I was born black, and I identify as a black woman. I have conversations in safe spaces (and some not so safe) with people who want to be allies but don’t know where to start.
I am a Caribbean woman, and the only identity that was important was the one I'd held for myself.
This is what drove my decision to start looking for black voices in fiction that weren’t only slave narratives, often directed by non-black folk to appease white guilt or clandestinely celebrate the depiction of the white saviour. I looked for black girl/woman space explorers, superheroes, scientists, etc. whose narrative didn’t revolve solely around how good they were at being minorities.
Kalexwrites was borne from that search, that reevaluation of the black narrative. It was borne in order to create a space where girls who look like me can see themselves in fiction that also emphasizes their intelligence, their quirk, their academia, their wit, and their compassion. Their ability to be tough and nurturing. Our ability to be universally loved instead of being told we're ugly, we're on the bottom rung of the social ladder, we're masculine, or any version of "black girls can't xyz."
No, you're not pretty "for a dark-skinned girl."
That's what I'm focusing on for now, but the future is bright.

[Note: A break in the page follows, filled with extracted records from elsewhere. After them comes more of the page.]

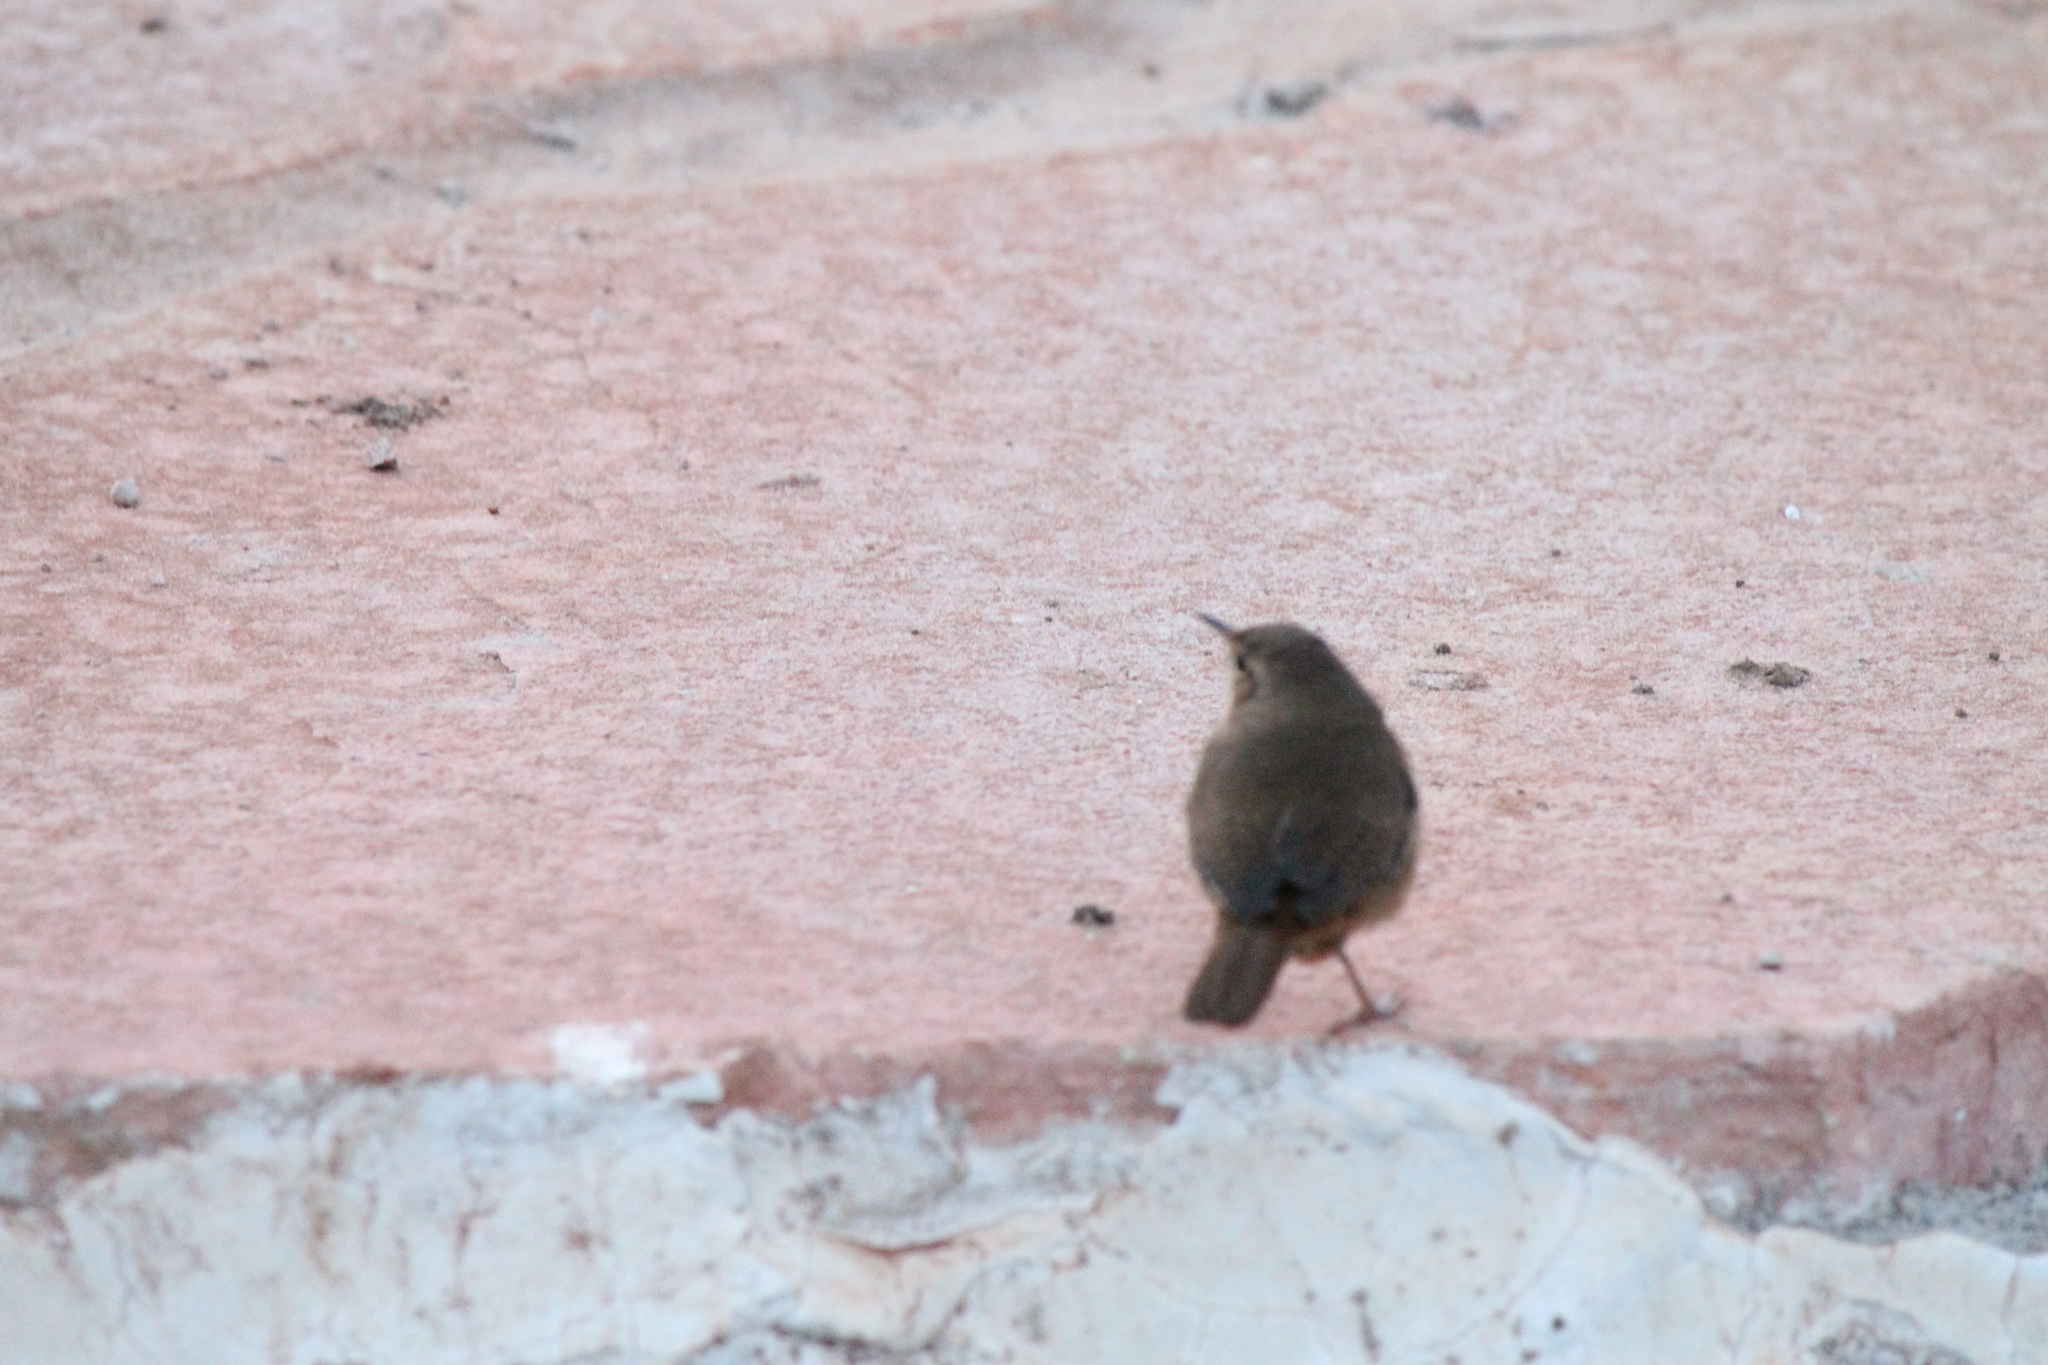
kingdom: Animalia
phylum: Chordata
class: Aves
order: Passeriformes
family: Troglodytidae
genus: Troglodytes
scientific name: Troglodytes aedon
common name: House wren
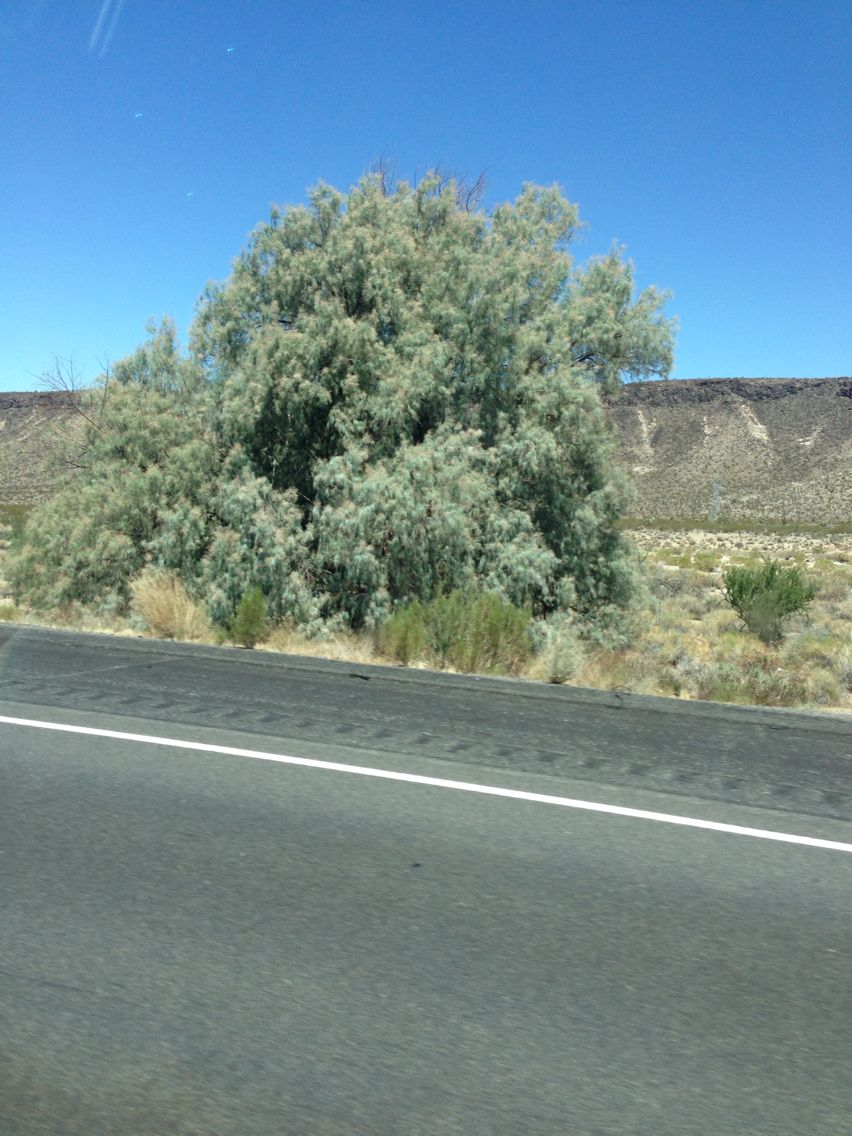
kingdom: Plantae
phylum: Tracheophyta
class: Magnoliopsida
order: Caryophyllales
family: Tamaricaceae
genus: Tamarix
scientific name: Tamarix aphylla
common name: Athel tamarisk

Because, in this past decade alone, in dealing with racial injustice, police brutality, the realization of the police state, the degradation of black bodies, the increase of archaic conservative views around reproductive rights, the ramifications of slavery and segregation, women’s rights, the use of the media to systematically desensitize individuals to the dehumanization of BIPOC and LGBTQ+ communities, and so much more—deep breath—there’s plenty of room for stories about love in those who look a little different from me but have similar voices, similar stories, and a similar desire to be humanized and celebrated in romantic literature.